EXTRACTED ENTRIES:

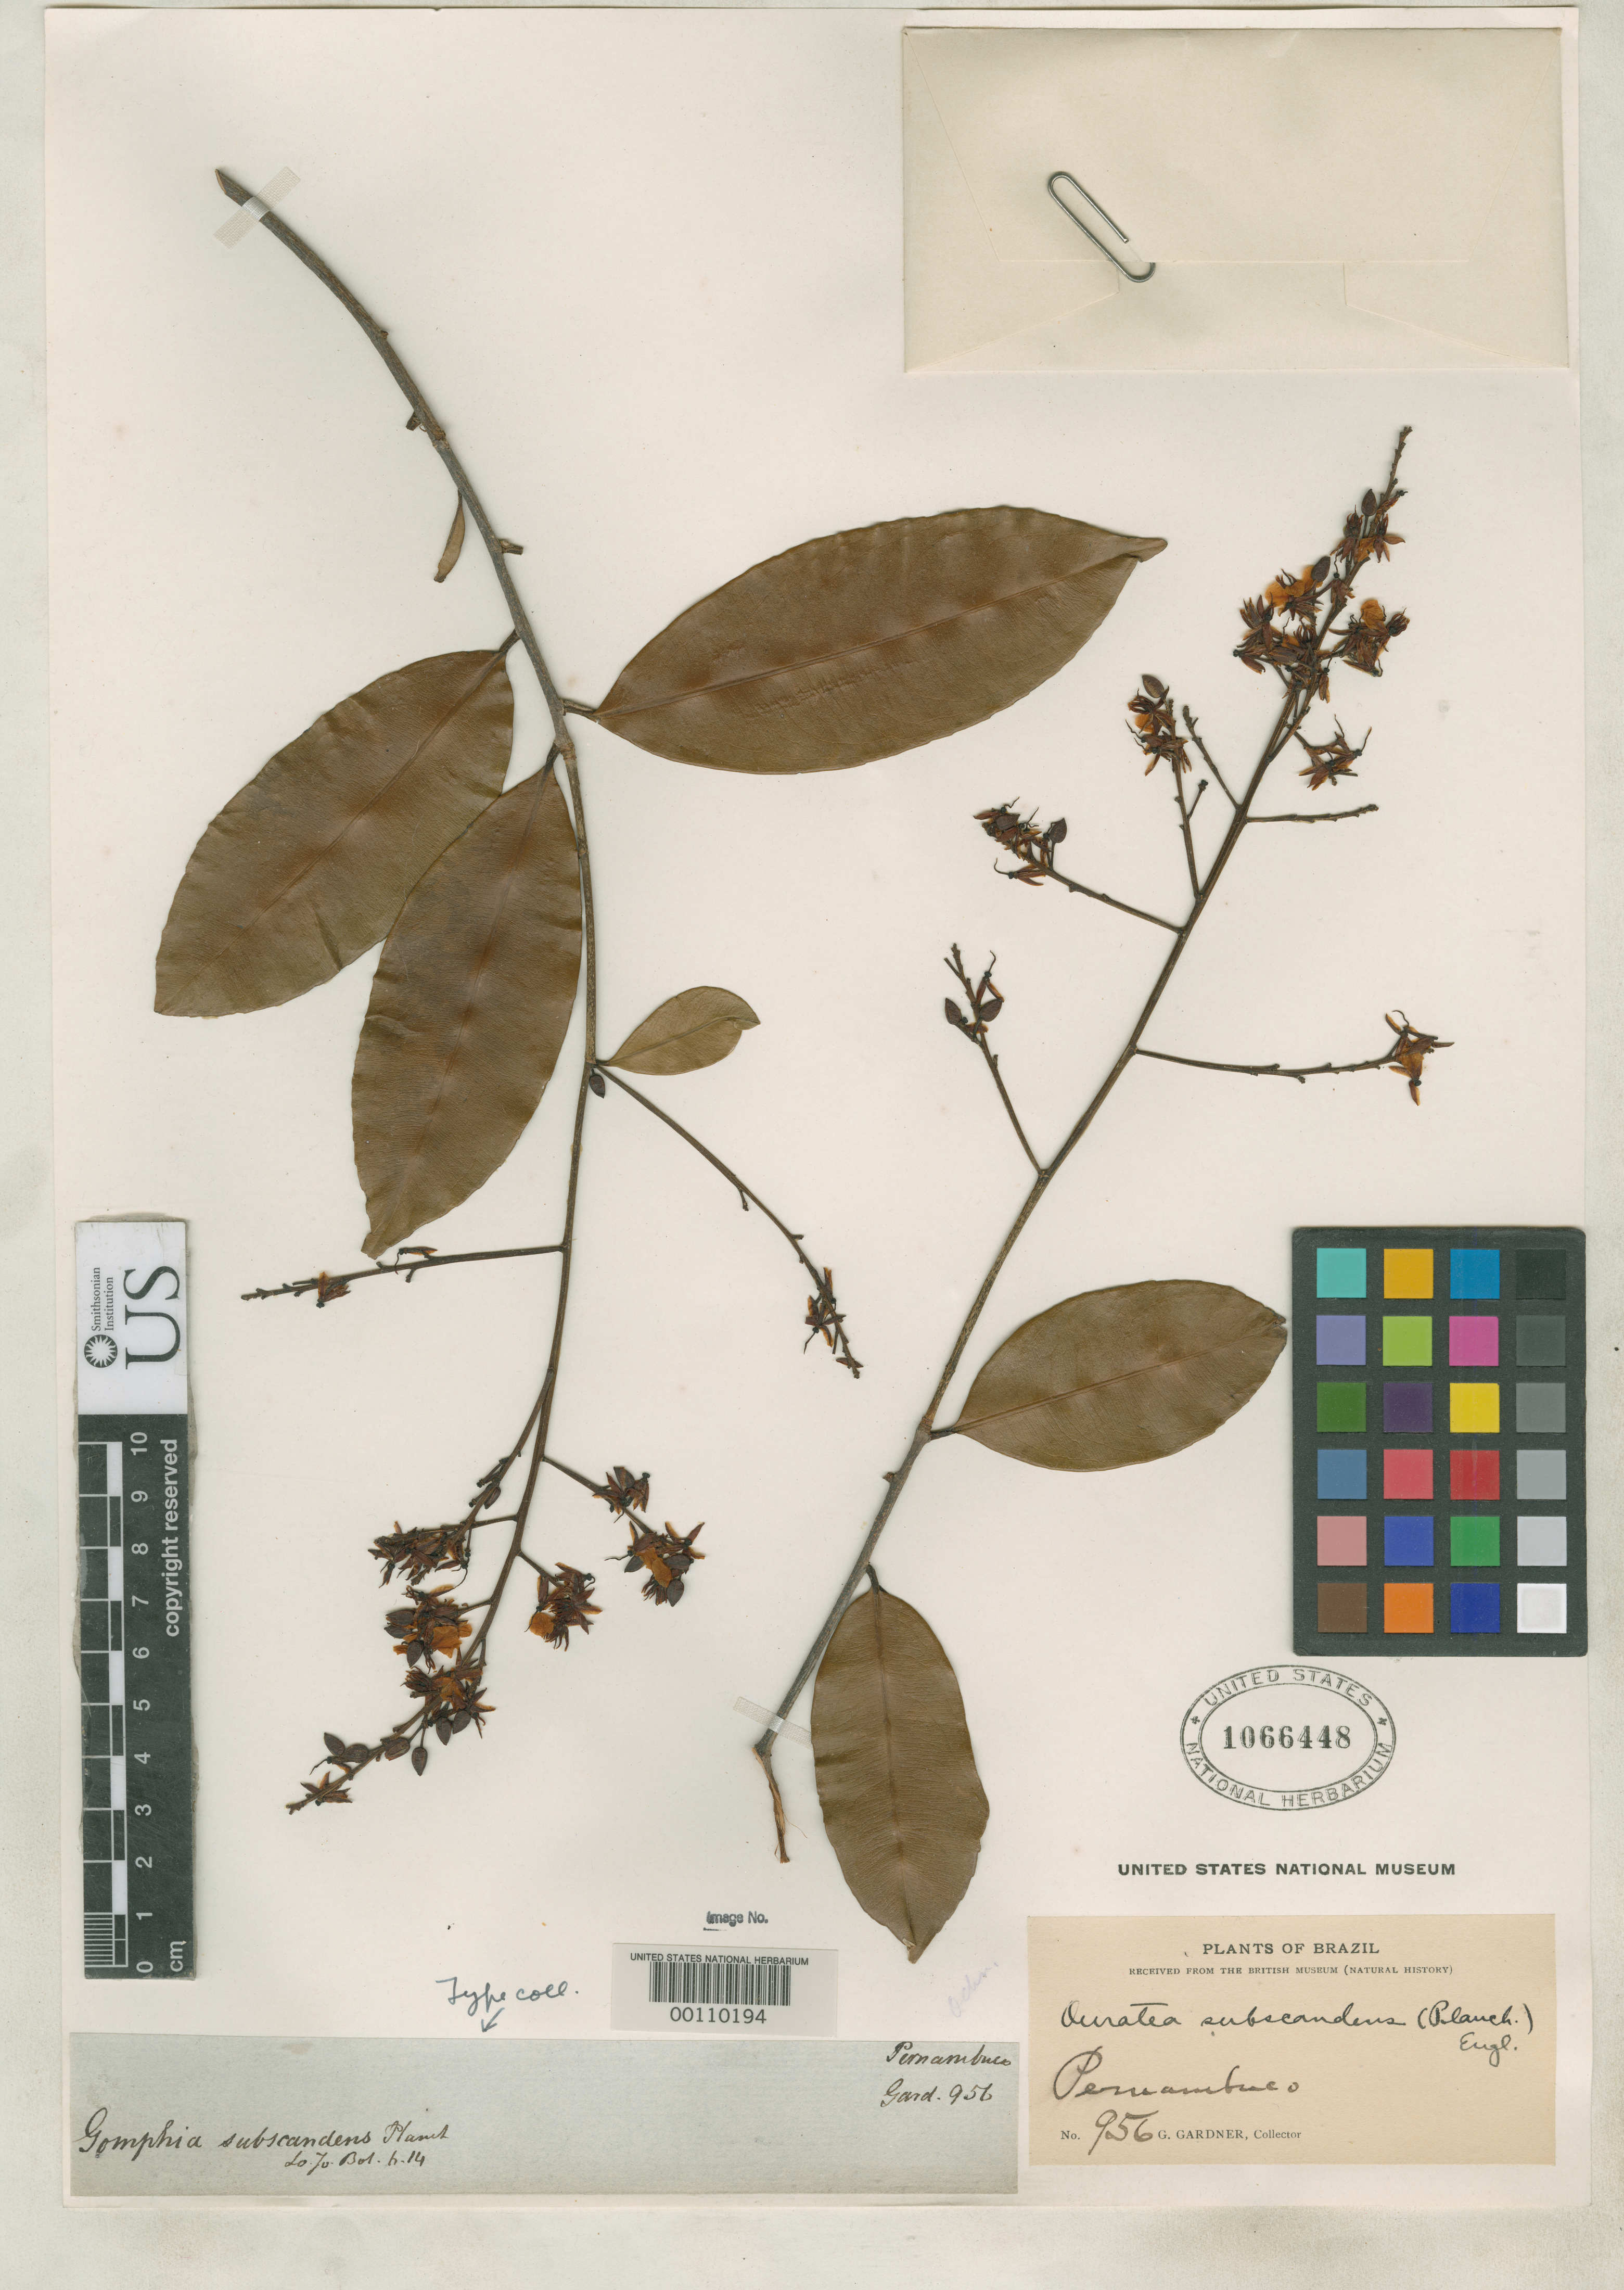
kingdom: Plantae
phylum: Tracheophyta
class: Magnoliopsida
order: Malpighiales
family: Ochnaceae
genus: Gomphia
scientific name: Gomphia subscandens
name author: Planch.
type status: Isotype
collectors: G. Gardner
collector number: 956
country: Brazil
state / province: Pernambuco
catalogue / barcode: US 1066448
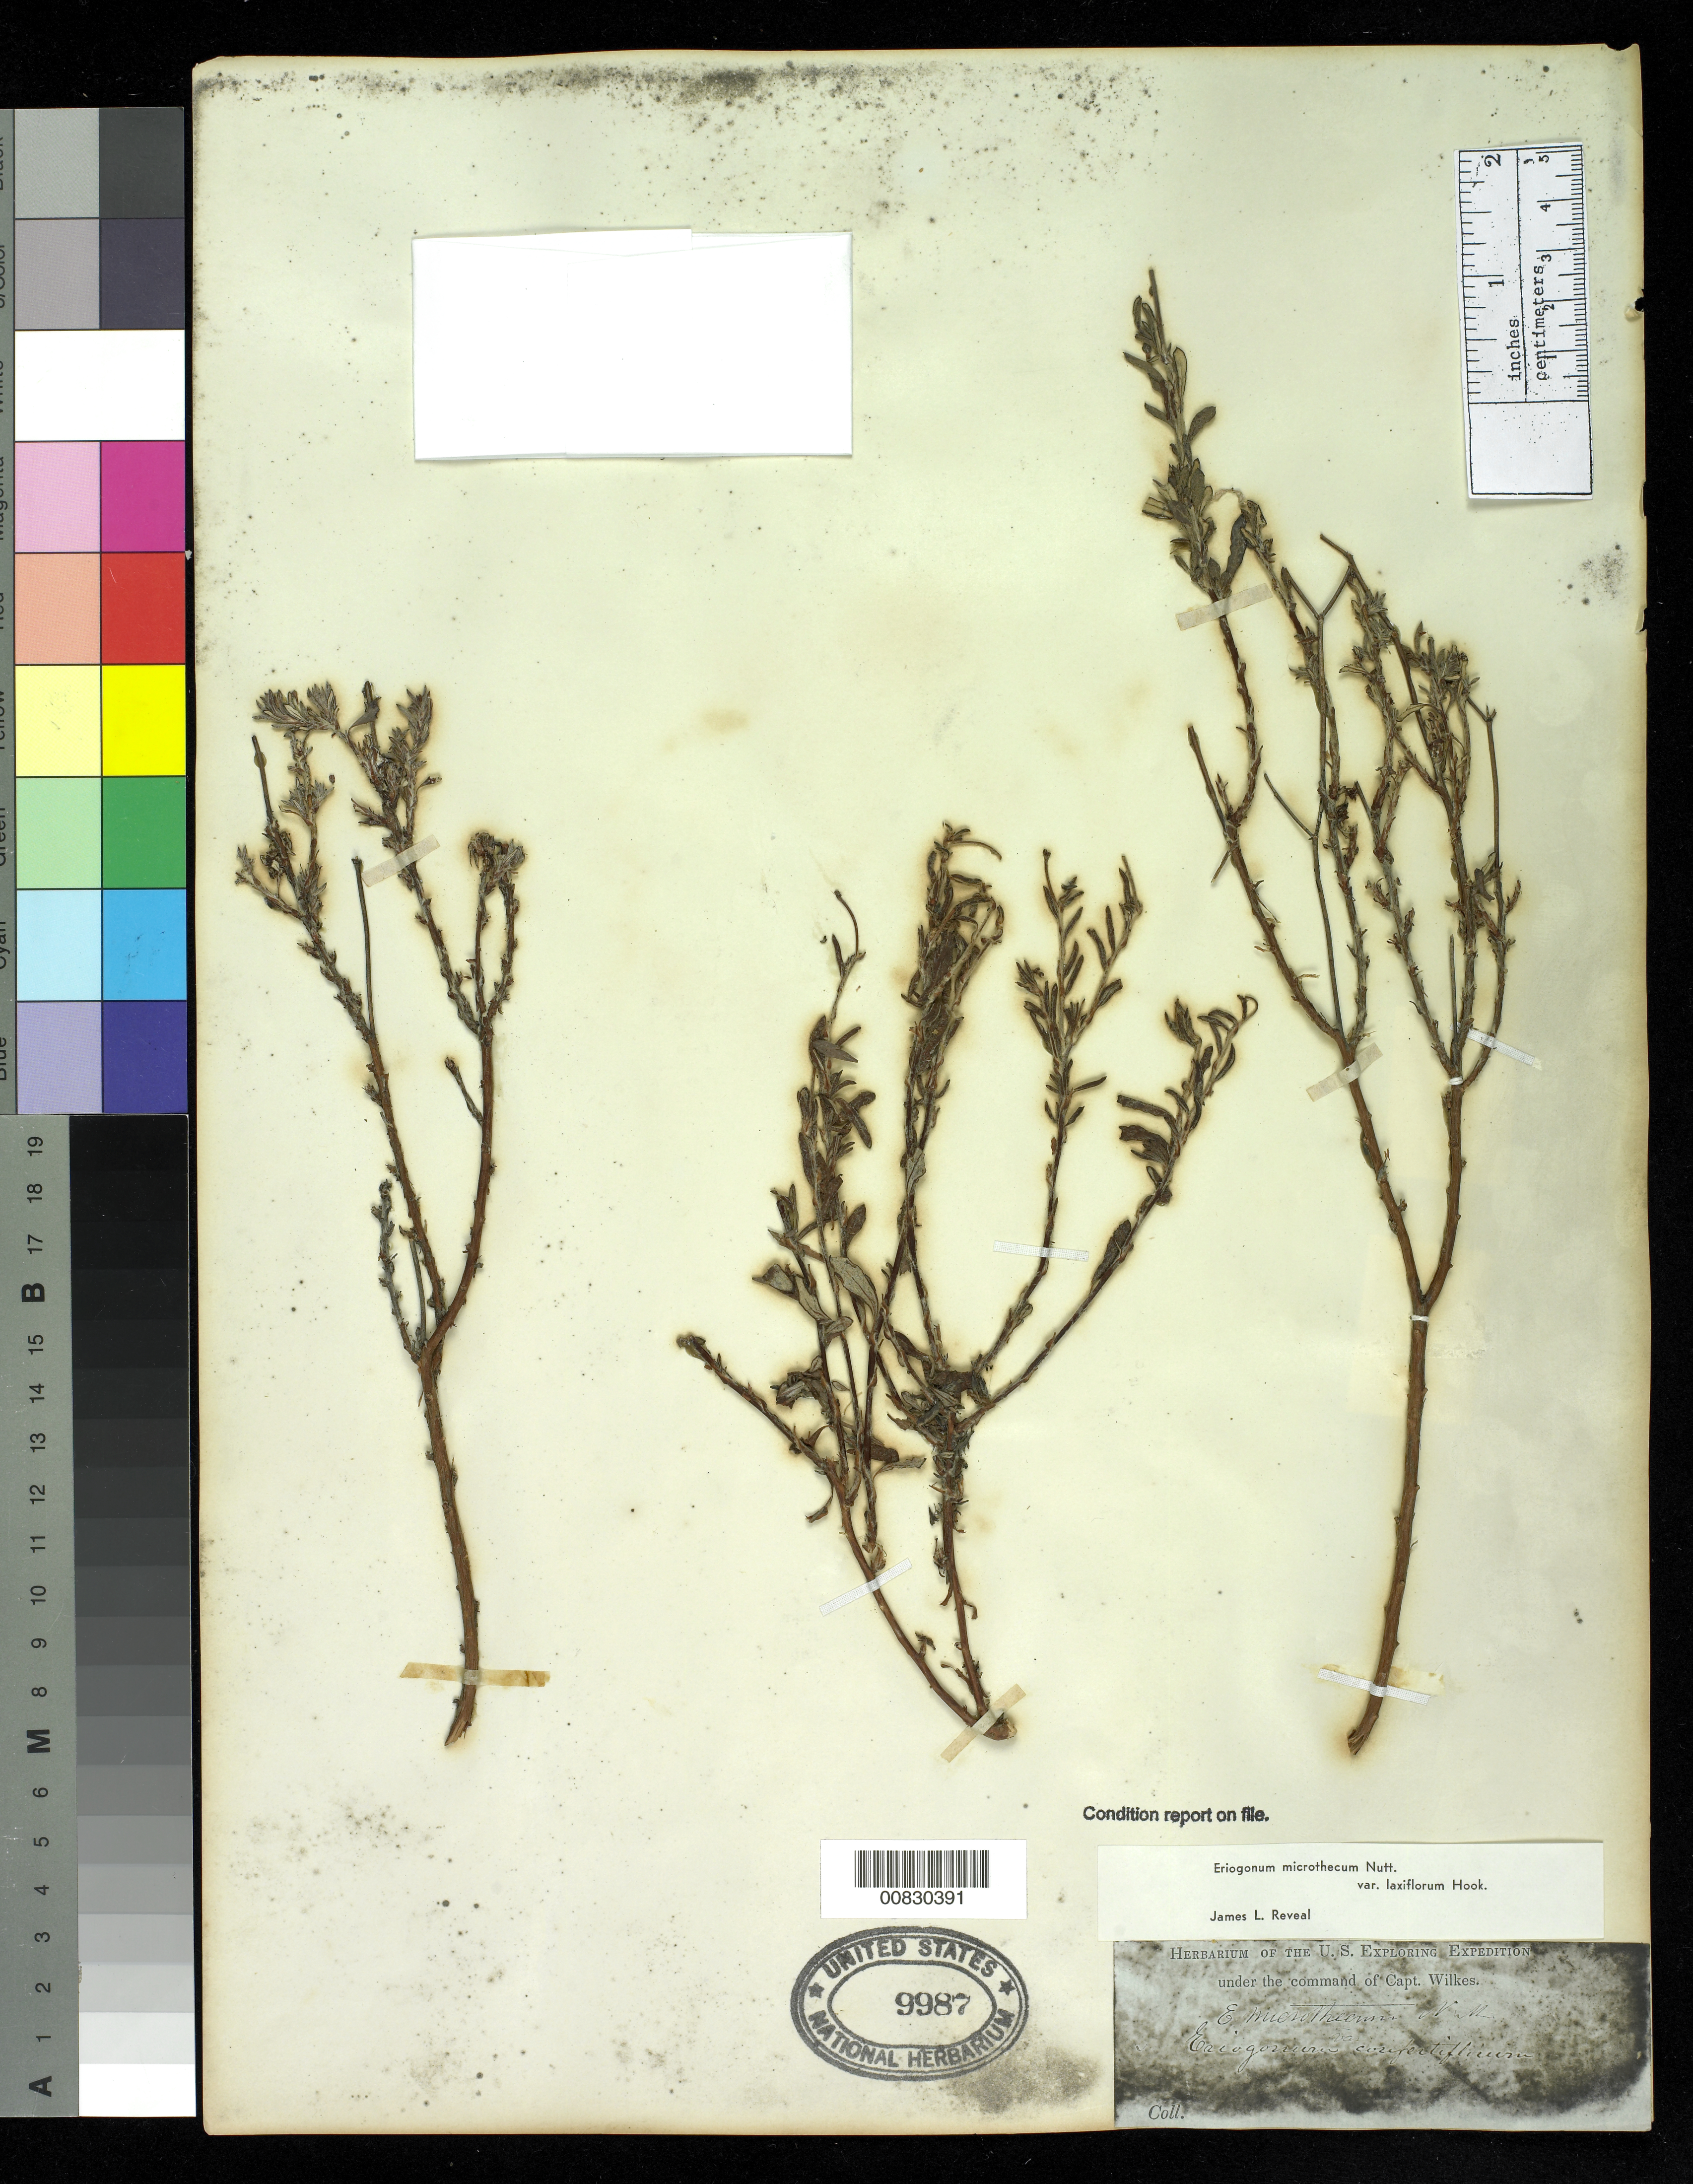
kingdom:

PROBLEM STATEMENT:
Can you rewrite every line of the records above as a Markdown table with two columns, "Row" holding a running row number and "Entry" holding the line, skipping blank lines and leaving the pictures out?

ANSWER FOR THIS EXERCISE:
| Row | Entry |
|---|---|
| 1 | kingdom: Plantae |
| 2 | phylum: Tracheophyta |
| 3 | class: Magnoliopsida |
| 4 | order: Malpighiales |
| 5 | family: Ochnaceae |
| 6 | genus: Gomphia |
| 7 | scientific name: Gomphia subscandens |
| 8 | name author: Planch. |
| 9 | type status: Isotype |
| 10 | collectors: G. Gardner |
| 11 | collector number: 956 |
| 12 | country: Brazil |
| 13 | state / province: Pernambuco |
| 14 | catalogue / barcode: US 1066448 |
| 15 | kingdom: |